» EXERCISE
Images do not belong in the copy. Retype all the entries below exactly.

» TASK MATERIAL
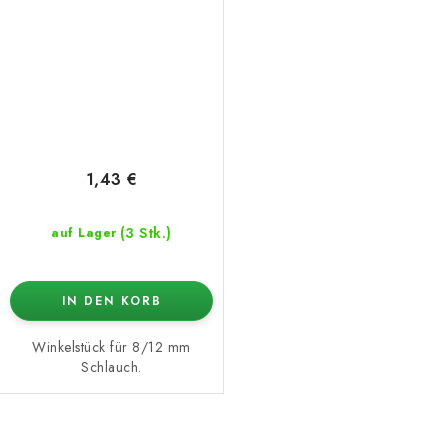
1,43 €
(3 Stk.)
auf Lager
IN DEN KORB
Winkelstück für 8/12 mm
Schlauch.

» OUTPUT BELOW
1,43 €
(3 Stk.)
auf Lager
IN DEN KORB
Winkelstück für 8/12 mm
Schlauch.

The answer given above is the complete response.